**Exercise**
A word-for-word copy of the data is what's wanted, with no pictures.

**Data for analysis**
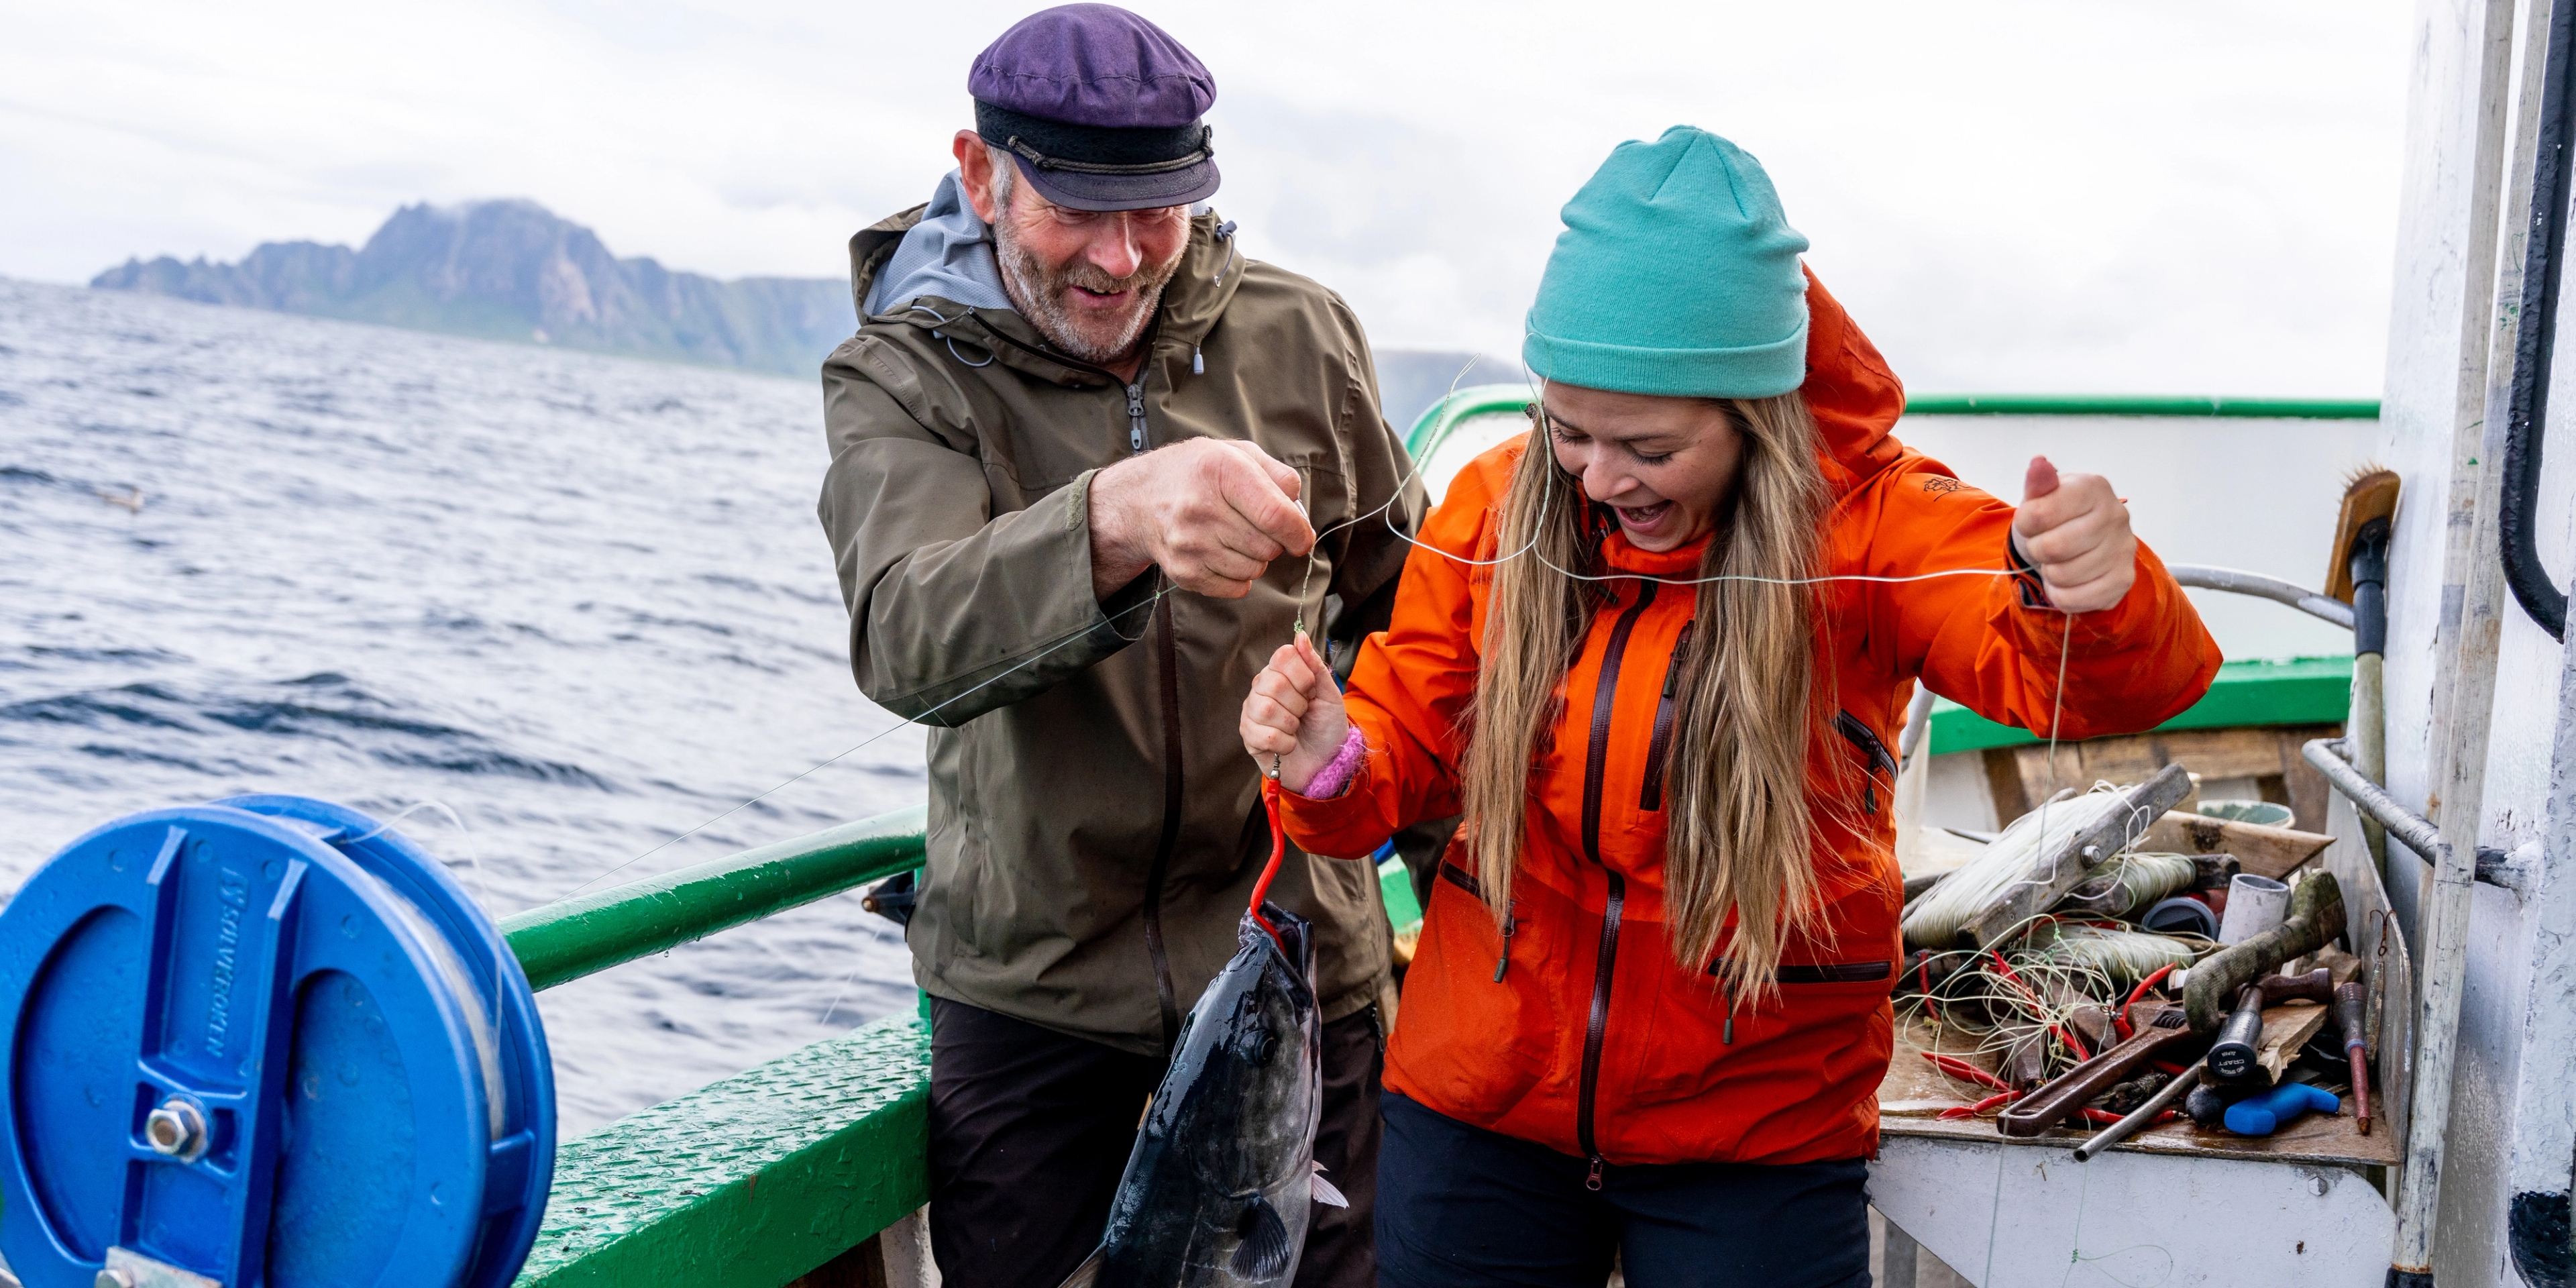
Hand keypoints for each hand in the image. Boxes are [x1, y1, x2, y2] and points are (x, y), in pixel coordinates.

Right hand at [1089, 438, 1315, 598]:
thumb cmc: (1197, 474)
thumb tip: (1300, 517)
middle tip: (1255, 526)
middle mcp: (1200, 507)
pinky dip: (1239, 575)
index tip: (1302, 538)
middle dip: (1274, 541)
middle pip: (1268, 546)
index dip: (1298, 532)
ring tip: (1233, 535)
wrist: (1138, 500)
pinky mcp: (1184, 572)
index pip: (1274, 515)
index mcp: (1220, 470)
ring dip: (1255, 557)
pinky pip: (1237, 588)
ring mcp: (1189, 544)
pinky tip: (1221, 552)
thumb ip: (1278, 476)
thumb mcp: (1236, 454)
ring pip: (1255, 569)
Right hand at [1240, 634, 1348, 793]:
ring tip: (1295, 729)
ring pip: (1267, 709)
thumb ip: (1314, 665)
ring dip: (1291, 724)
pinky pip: (1265, 735)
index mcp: (1280, 673)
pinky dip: (1285, 743)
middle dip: (1299, 703)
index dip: (1303, 675)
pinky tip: (1288, 744)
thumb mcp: (1329, 694)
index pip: (1283, 656)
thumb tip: (1300, 635)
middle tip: (1304, 713)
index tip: (1311, 691)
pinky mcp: (1249, 736)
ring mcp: (1252, 712)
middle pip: (1274, 683)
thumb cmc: (1326, 726)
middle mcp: (1261, 688)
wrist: (1326, 762)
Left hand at [2013, 456, 2136, 612]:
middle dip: (2038, 550)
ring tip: (2058, 561)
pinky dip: (2061, 595)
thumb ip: (2038, 484)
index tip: (2030, 522)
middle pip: (2053, 547)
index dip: (2025, 524)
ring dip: (2049, 573)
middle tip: (2045, 545)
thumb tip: (2038, 464)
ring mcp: (2124, 548)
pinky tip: (2067, 581)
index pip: (2040, 513)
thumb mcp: (2041, 498)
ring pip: (2063, 575)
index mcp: (2094, 487)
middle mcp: (2117, 514)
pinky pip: (2075, 599)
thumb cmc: (2056, 519)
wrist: (2080, 546)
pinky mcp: (2123, 579)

**Solution**
Hand keypoints for each hand in the image. Boxes are [x1, y1, x2, y2] and points are (x, y), in pixel coordinates.

Right hand at [1089, 438, 1315, 598]:
thumb cmc: (1197, 474)
thumb tip: (1300, 517)
middle tip: (1255, 526)
middle mcp: (1200, 507)
pinky dip: (1239, 575)
index tip: (1302, 538)
middle dip: (1274, 541)
middle pip: (1268, 546)
index dip: (1298, 532)
ring tip: (1233, 535)
wrist: (1138, 500)
pinky mcp: (1184, 572)
index pip: (1274, 515)
index mcp: (1220, 470)
ring dip: (1255, 557)
pinky pip: (1237, 588)
ring mcp: (1189, 544)
pinky tip: (1221, 552)
thumb ip: (1278, 476)
thumb mcp: (1236, 454)
ring pip: (1255, 569)
Right hand at [1240, 634, 1348, 793]:
ring tip: (1295, 729)
ring pip: (1267, 709)
thumb ip: (1314, 665)
ring dip: (1291, 724)
pinky pip: (1265, 735)
index mcp: (1280, 673)
pinky dip: (1285, 743)
middle dip: (1299, 703)
index dip: (1303, 675)
pinky tip: (1288, 744)
thumb mcp: (1329, 694)
index pip: (1283, 656)
thumb tip: (1300, 635)
middle tip: (1304, 713)
index tip: (1311, 691)
pinky mcp: (1249, 736)
ring mcp: (1252, 712)
middle pip: (1274, 683)
thumb cmc: (1326, 726)
middle mcp: (1261, 688)
wrist: (1326, 762)
Left hand at [2013, 456, 2136, 612]:
middle dip: (2038, 550)
ring tip: (2058, 561)
pinky dip: (2061, 595)
thumb ip: (2038, 484)
index tip: (2030, 522)
middle pip: (2053, 547)
index dip: (2025, 524)
ring dip: (2049, 573)
middle tip: (2045, 545)
thumb tip: (2038, 464)
ring mcp: (2124, 548)
pinky tip: (2067, 581)
index pip: (2040, 513)
thumb mcp: (2041, 498)
ring pip: (2063, 575)
index mcp: (2094, 487)
middle mcp: (2117, 514)
pinky pip: (2075, 599)
thumb cmc: (2056, 519)
wrist: (2080, 546)
pinky mcp: (2123, 579)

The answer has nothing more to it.